Daniel Zimmermann has created two structural fields, each measuring 12 by 17.5 m, the integration, transformation or dissolution of which he then leaves to their respective environments, be it a city or a landscape. Whereas the structural field at the Sieglar Lake is gradually ensnared and swallowed up by grass, its pendant in the city has long since dispersed. Only two 3D-viewers positioned on-site, which are slightly reminiscent of telescopes, such as those one finds at vantage points to view a touristic highlight, preserve the original condition of both fields, and present a concession to the longing of man to be able to halt time.

Meanwhile Zimmermann fights against "the pretense of immortality", that is being expressed in traditional sculpture. To the contrary, Zimmermann's is a temporal art, sometimes an art just in the moment.

His concept is influenced by many currents of 20th century art. The confinement to simple wooden slats as a means of creation is reminiscent of the Constructivists or Minimal Art, the emotional dealing with it reminds of Action Painting with different means. "In a limited space", the artist states, he provides for "unlimited freedom". Zimmermann creates exciting structures and hatchings, however, extending into the third dimension. He creates "constructures", sometimes in a stringently systematic way, sometimes in a playful way of expression. In Zimmermann's other installations, slats run through entire spaces like spider webs, bundled again into almost classical sculptures again, or turned into props of happenings in his "meeting-slats", which could, and perhaps should, be broken by his interlocutors.

Of course, all these terms, whether they are Action Painting or Happening, are only vaguely appropriate to address the artist's intentions. He at best uses the paradigms of Classical Modern Art to find a way for himself, and thus he's treading along and crosses borders. Sol LeWitt's theory, that an idea can be art in its own right, could prove him to be a conceptual artist, but Zimmermann also offers the implementation of his works, although his actions as a creator do not necessarily need an audience, like the happenings, because they have a lasting effect.
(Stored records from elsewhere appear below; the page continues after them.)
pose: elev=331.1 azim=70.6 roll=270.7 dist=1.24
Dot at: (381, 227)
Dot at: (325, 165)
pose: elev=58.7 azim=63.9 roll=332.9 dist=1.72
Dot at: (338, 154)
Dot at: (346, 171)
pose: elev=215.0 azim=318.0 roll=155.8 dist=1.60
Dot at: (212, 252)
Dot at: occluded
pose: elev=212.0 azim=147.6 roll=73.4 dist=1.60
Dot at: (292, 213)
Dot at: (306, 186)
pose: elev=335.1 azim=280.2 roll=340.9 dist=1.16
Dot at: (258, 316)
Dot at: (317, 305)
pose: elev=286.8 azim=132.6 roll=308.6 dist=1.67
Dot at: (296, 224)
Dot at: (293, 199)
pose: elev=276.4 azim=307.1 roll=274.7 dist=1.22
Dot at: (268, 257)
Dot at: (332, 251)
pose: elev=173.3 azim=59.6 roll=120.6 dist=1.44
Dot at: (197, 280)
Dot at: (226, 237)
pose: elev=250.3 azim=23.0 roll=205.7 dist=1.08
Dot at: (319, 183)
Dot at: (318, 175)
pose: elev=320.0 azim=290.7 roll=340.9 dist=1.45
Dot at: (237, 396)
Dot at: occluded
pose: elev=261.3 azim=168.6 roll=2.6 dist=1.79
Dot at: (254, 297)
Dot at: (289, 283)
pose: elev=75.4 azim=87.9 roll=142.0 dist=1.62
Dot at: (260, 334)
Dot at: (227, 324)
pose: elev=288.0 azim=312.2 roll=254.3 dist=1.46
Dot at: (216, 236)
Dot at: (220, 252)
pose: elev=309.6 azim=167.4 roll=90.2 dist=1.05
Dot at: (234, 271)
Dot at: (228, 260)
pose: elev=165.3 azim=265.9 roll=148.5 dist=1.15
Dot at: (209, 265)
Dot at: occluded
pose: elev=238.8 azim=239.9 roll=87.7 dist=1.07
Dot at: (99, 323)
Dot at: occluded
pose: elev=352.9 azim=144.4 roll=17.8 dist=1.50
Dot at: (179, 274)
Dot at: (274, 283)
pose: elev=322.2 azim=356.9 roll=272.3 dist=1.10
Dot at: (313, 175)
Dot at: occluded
The emerging of 'constructures' are but part of the process, which in a way transcends dispersion and leads to a new shape.

He might like the fact that his structural field at the Wilhelm-Harmacher square was dispersed within a matter of days and eventually was used as material by the children of the summer arts school.  The choice of material is no accident; as itself inherently symbolizes the dichotomies of "City/Man - Nature/Landscape". Evidently a wooden slat is simultaneously as much a product of nature as it is man-made, and both, a playing child or a gust of wind, partake in shaping the structural field.

Man and nature, as is the artist's wish, actively percolates the discussion, from which his sculptural work emerges day by day anew, or redefines places: That said, it is not least an interactive art, which is informed by both its architectural and natural environment, as by reactions of vegetation, climate and man.